Reliving My Hosteling Days!

When I arrived back in to Buenos Aires, I had to travel across the city to the boat. Yami had kindly looked up the bus I needed to take so it was fairly straight forward but with my large rucksack as well as a small rucksack (courtesy of Maggie Holmes) and my body warmer that has at least 50 pockets, I think I will be able to apply for the marines by the time I return home! I have, at least, been able to discard the Tesco carrier bag that traveled with me for the first week. I’m not know as ‘The Bag Lady’ for nothing! At the boat, all the immigration took place on the Argentinian side. I cleared Argentinian customs with my stamp on the right page but then it was like a game of charades. The official didn’t immediately return my passport but gestured to me to move to the end of the booth. Here he returned my passport and started to point behind me to what I had assumed was just another Argentinian Immigration booth.

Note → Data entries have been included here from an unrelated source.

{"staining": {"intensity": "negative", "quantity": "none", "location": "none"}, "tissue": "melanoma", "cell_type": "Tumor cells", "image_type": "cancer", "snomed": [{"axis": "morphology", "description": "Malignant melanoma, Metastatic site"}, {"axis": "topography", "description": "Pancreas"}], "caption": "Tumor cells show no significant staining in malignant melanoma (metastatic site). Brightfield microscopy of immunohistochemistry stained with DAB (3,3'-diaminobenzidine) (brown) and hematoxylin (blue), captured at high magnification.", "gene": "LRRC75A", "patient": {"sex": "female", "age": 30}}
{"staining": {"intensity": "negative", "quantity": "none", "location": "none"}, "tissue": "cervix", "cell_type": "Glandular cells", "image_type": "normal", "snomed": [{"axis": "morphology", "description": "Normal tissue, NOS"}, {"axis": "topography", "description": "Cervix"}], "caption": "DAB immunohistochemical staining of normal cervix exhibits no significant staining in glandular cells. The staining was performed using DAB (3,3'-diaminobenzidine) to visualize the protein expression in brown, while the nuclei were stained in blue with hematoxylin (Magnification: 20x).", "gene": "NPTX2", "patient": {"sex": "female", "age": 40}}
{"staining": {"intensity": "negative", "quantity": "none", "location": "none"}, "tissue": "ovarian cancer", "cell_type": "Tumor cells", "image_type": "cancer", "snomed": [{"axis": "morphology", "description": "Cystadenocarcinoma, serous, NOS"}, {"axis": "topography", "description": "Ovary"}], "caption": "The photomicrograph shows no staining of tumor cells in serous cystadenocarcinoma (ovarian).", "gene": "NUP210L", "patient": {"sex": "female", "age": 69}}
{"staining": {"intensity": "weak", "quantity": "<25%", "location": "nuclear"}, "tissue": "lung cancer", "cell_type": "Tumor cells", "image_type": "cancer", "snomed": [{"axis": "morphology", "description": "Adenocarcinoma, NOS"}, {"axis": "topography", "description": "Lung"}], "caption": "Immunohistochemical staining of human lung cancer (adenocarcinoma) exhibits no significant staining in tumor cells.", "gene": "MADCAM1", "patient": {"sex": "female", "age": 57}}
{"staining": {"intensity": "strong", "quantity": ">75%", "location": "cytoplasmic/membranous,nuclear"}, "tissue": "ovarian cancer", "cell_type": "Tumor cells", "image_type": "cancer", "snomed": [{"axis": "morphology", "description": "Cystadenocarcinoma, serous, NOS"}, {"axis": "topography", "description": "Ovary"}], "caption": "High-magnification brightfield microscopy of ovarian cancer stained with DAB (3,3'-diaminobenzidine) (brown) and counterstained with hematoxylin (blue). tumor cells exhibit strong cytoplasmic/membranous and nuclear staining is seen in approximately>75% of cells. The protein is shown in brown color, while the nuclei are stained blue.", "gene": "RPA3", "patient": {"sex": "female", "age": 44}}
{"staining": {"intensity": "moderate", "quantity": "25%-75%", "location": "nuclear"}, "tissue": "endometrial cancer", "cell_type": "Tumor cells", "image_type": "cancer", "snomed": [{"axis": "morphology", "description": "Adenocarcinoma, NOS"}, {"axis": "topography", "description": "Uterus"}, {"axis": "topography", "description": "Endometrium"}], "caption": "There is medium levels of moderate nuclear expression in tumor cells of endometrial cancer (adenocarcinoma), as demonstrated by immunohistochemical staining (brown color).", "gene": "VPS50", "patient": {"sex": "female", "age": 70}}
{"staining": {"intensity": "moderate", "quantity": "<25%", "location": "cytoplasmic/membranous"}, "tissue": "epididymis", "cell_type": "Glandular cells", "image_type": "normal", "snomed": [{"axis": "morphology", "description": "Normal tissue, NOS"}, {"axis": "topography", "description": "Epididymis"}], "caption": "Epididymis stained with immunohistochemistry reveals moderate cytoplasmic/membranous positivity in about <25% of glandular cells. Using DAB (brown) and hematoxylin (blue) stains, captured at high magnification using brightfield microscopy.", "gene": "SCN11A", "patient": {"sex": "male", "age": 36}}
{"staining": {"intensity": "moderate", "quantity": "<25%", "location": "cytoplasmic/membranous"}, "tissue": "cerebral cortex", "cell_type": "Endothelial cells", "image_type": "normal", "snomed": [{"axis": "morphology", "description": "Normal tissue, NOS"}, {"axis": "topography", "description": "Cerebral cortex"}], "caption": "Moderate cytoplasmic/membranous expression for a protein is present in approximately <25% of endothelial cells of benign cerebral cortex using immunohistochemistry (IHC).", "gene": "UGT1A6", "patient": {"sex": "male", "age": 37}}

It took me a while to realise that it was actually Uruguayan Immigration. Here I got my passport stamped again (on the right page) and I was off.
The boat moved out of Buenos Aires along a narrow waterway before heading for the Rio de la Plata which is an estuary but so wide that it is more like a sea. You can’t see Uruguay from Buenos Aires. Silt from the delta further up stream makes it very brown. It was a dramatic departure from Buenos Aires, owing to its impressive array of skyscrapers. The journey was 1 hour 15 minutes and the boat sped across the estuary for a much more low key arrival in Colonial del Sacramento, a small colonial town in Uruguay that is one of the top tourist sights in the country. There was, however, a dramatic sunset over Buenos Aires.
I walked to my hostel in the old town. I am a veteran of 1980s Youth Hostelling when it was a right of passage to inter-rail around Europe. In those days you had to join The Youth Hostel Association but now they are just called hostels and can be booked on booking.com. I have rarely stayed in a hostel since the 1980s but there are a few notable exceptions. Becky Gair and I took a Woodlands School Group to Italy and stayed in a delightful hostel in Sorrento. The students had their own rooms but Becky and I stayed in a 6 bed female room. I was pleased it had an en-suite, something you never got in the 1980s. Our delightful room mates, who came from all over the world and changed on a regular basis, would normally come in during the early hours but Becky and I were working so we were up at 7am. In 2018, I stayed in a 4-bed female room for 3 nights for a short trip to Toulouse. Again, it had an en-suite and I enjoyed chatting to women from Mexico, Portugal and the U.K. I was not the oldest occupant! On this occasion, I most certainly was. It was me and the millennials. Perhaps it is the time of year! I was in a 6-bed mixed room. In the 1980s I was horrified on the one occasion that I stayed in a mixed room with a female friend but it seems to be much more common today. The other occupants of the room were two couples and a single man. It was getting quite late so the only person I could get hold of on FaceTime was Helen who was drunk in a Wetherspoon's Pub in Lancaster with her university friends. They were all incoherent! Luckily, it is only a 3 hour time difference with the U.K. so it is not normally hard to stay in touch. As I was only here for one night I went out to experience the atmosphere of this old town by night. It was elegantly light and there was a carnival parade through the streets. Uruguayan Carnival, I later learnt, goes on for over a month.
My room mates were very quiet but I did have to take the plunge and turn the light out at mid-night, and the light from their devices made it hard to sleep. In addition, the single man’s phone went off early in the morning and as he was on the top bunk, and it was at ground level, I had to crawl under the bed to get it for him. He was very appreciative, and so he should have been! The hostel cost 8 GBP and included toast, fruit, juice and filter coffee. Bargain if you ask me! I got talking a Belgian man who was part of one the couples in my room. He was keen to know what impact Brexit would have and seemed to suggest that Belgium think the U.K. is arrogant! He is travelling with his girlfriend for a year and their next stop was to be the carnival in Rio where they would meet up with his parents. It sounded as if they had spent lots of time on buses whilst in South America. I think I’ve got this to come. I also got talking to a French woman who lives in Quebec and we compared travel notes. This is the beauty of staying in a hostel if you are a single traveller, there is always someone interesting with whom to have a conversation. I gave the hostel 10/10 in my booking.com review.
I set off to explore the old town. It has the most photographed street in Uruguay which could have been straight out of a Thomas Hardy novel and many beautiful squares. I got the 4.30pm bus to the capital, Montevideo, a 2.5 hour journey through rolling countryside which was much more attractive than the flat landscape on the Argentinian side.